“Essentially, [VSEA] got everything [it] asked for, and all the state’s arguments were summarily shut down,” [VSEA Associate General Counsel Abigail]Winters said.
Article published Apr 5, 2011
Judge rules in favor of union in records dispute
By Thatcher Moats
VERMONT PRESS BUREAU
MONTPELIER — A civil court judge has ordered the state to pay more than $6,000 to the Vermont State Employees Association to cover the cost of a public records dispute that was resolved earlier this year.
Judge Geoffrey Crawford explained his decision to award legal fees to the VSEA by writing that the state’s attempt to charge the union $1,300 to view records was essentially baseless.
“The state’s position was not supported by the language of the statute, by its history or by subsequent case law,” Crawford wrote. “It represented a statement of what the administration wished the statute to say rather than what it actually says.”
The VSEA, a union that represents about 6,500 state workers, filed the public records lawsuit against the Agency of Natural Resources and the Department of Human Resources last summer after it attempted to inspect public records.
The union sought the records as it probed ANR’s elimination of a fish and wildlife scientist job and the state Department of Human Resources’ $120,000 purchase of computer software to monitor state employees’ online activity.
Vermont’s public records law allows agencies to charge fees when copying records, but the VSEA asked only to inspect the records and argued the state can’t charge for inspection.
Crawford, who upheld the union’s argument in January, wrote that the public benefit of the VSEA’s open records case was “modest but real” because it was the first time the question about fees for inspecting records was answered at the trial court level.
A bill the Legislature is considering, however, could strip Crawford’s decision of its broader significance.
The legislation, which is scheduled to be debated on the House floor this week, would revise state law to allow an agency to charge fees for inspecting records if it takes more than two hours to fulfill the request.
Abigail Winters, an attorney at VSEA who argued the union’s recent case against the state, has watched the legislation closely, and she said that revision could hurt the public’s ability to monitor the government.
“That’s a whole new statutory change,” Winters said, “and it’s one that hasn’t got a lot of attention but could have a huge impact on citizens’ ability to go in and look at what their governments are up to.”
In the VSEA’s case, Crawford wrote that the fees “were plainly a financial impediment placed in the way of persons seeking access to records.”
Rep.
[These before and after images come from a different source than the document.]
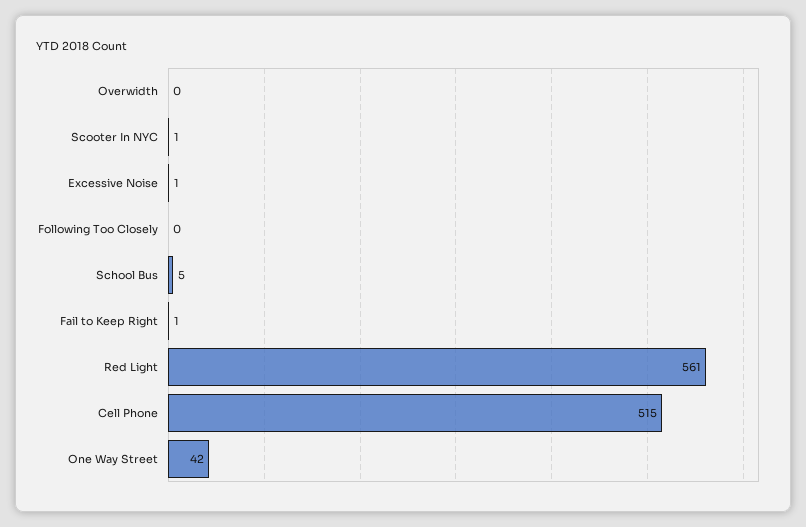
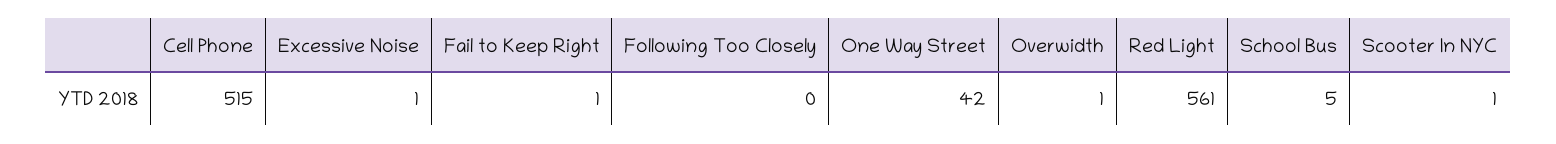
  {
-   "Overwidth": 0,
+   "Overwidth": 1,
    "Scooter In NYC": 1,
    "Excessive Noise": 1,
    "Following Too Closely": 0,
    "School Bus": 5,
    "Fail to Keep Right": 1,
    "Red Light": 561,
    "Cell Phone": 515,
    "One Way Street": 42
  }

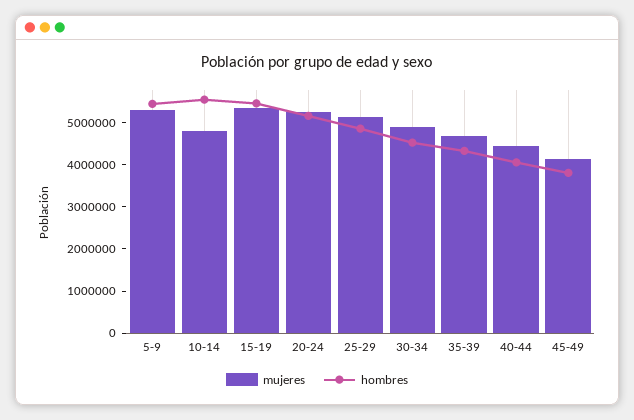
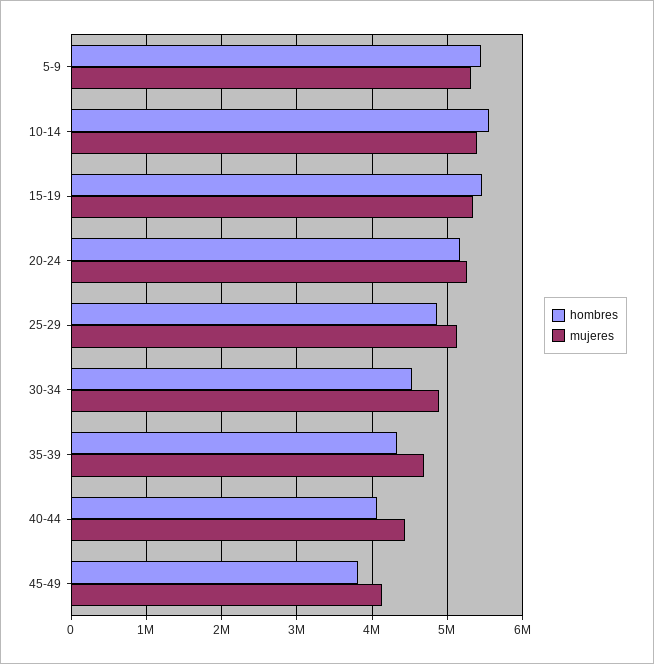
  {
    "mujeres": {
      "5-9": 5300000,
-     "10-14": 4800000,
+     "10-14": 5400000,
      "15-19": 5300000,
      "20-24": 5300000,
      "25-29": 5100000,
      "30-34": 4900000,
      "35-39": 4700000,
      "40-44": 4400000,
      "45-49": 4100000
    },
    "hombres": {
      "5-9": 5500000,
      "10-14": 5600000,
      "15-19": 5500000,
      "20-24": 5200000,
      "25-29": 4900000,
      "30-34": 4500000,
      "35-39": 4300000,
      "40-44": 4100000,
      "45-49": 3800000
    }
  }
Donna Sweaney, chairwoman of the House Committee on Government Operations, said the new provision to charge for the inspection of records came from the Shumlin administration, and her committee decided to keep it in the bill.
Sweaney said there are other proposed reforms in the bill that would mean the inspection fees would not have a detrimental effect on open government. Among them is a requirement that agencies contact the person requesting the records, which could narrow the request, leading to less time and less cost, Sweaney said.
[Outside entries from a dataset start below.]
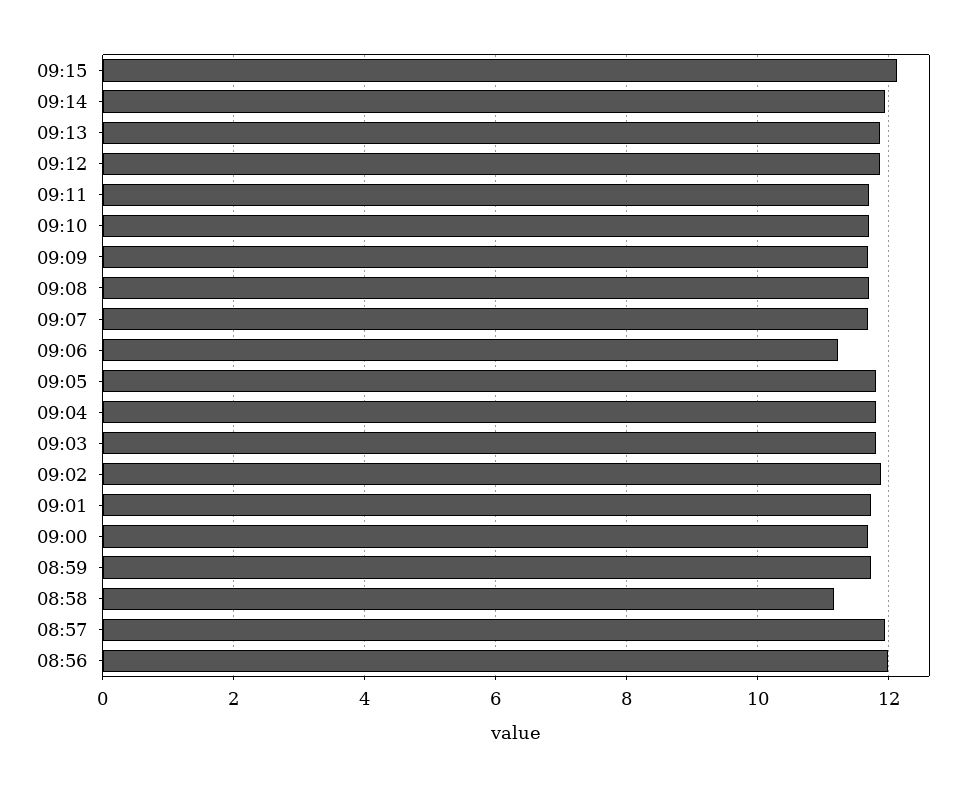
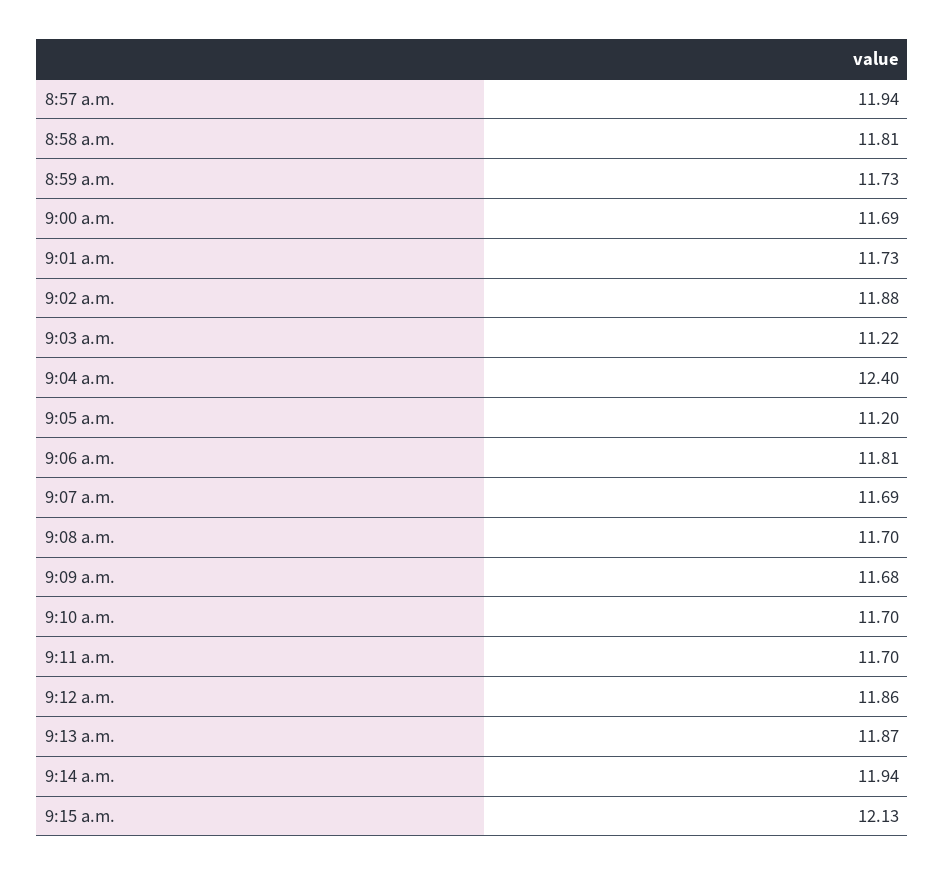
  {
    "09:15": 12.13,
    "09:14": 11.94,
    "09:13": 11.87,
    "09:12": 11.86,
    "09:11": 11.7,
    "09:10": 11.7,
    "09:09": 11.68,
    "09:08": 11.7,
    "09:07": 11.69,
-   "09:06": 11.2,
+   "09:06": 11.81,
-   "09:05": 11.8,
+   "09:05": 11.2,
-   "09:04": 11.8,
+   "09:04": 12.4,
-   "09:03": 11.8,
+   "09:03": 11.22,
    "09:02": 11.88,
    "09:01": 11.73,
    "09:00": 11.69,
    "08:59": 11.73,
-   "08:58": 11.2,
+   "08:58": 11.81,
-   "08:57": 11.94,
+   "08:57": 11.94
-   "08:56": 12
  }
The proposed legislation also would make it more likely that plaintiffs could recoup attorneys’ fees in public records cases, Sweaney said.
Under existing law, judges “may” award fees when the plaintiff prevails, but the pending bill says that judges “shall” award the fees — a change that advocates for open government have fought for, arguing it could act as a deterrent against unwarranted denials of records.
Sweaney said this would act as a deterrent against an agency that might intentionally make fulfilling a records request time consuming.
“If you goof around with this and don’t keep good records, you’re going to be fined,” Sweaney said.
Sweaney also said her committee decided there needed to be a balance between open government and using taxpayer money to have public employees fulfill records requests.
Former Gov. James Douglas was in office when the dispute with the VSEA began, and the Vermont Attorney General’s office represented the state in the case.
Winters believes one reason Crawford awarded the union $5,400 in attorney’s fees and $626 for other costs is the state’s case was so weak.
“I think it’s rare in a public records case to have an agency with no reasonable basis for its position, and I think that’s part of the reason we got the award,” Winters said.
The VSEA has not yet seen the records at the heart of the court case because the attorney general’s office still has a chance to appeal the decision.
The assistant attorney general who represented the state declined to comment on Crawford’s decision but said the state may still appeal.
“Our comment would be that we are reviewing the decision and considering our options with respect to a possible appeal,” said Assistant Attorney General David Groff.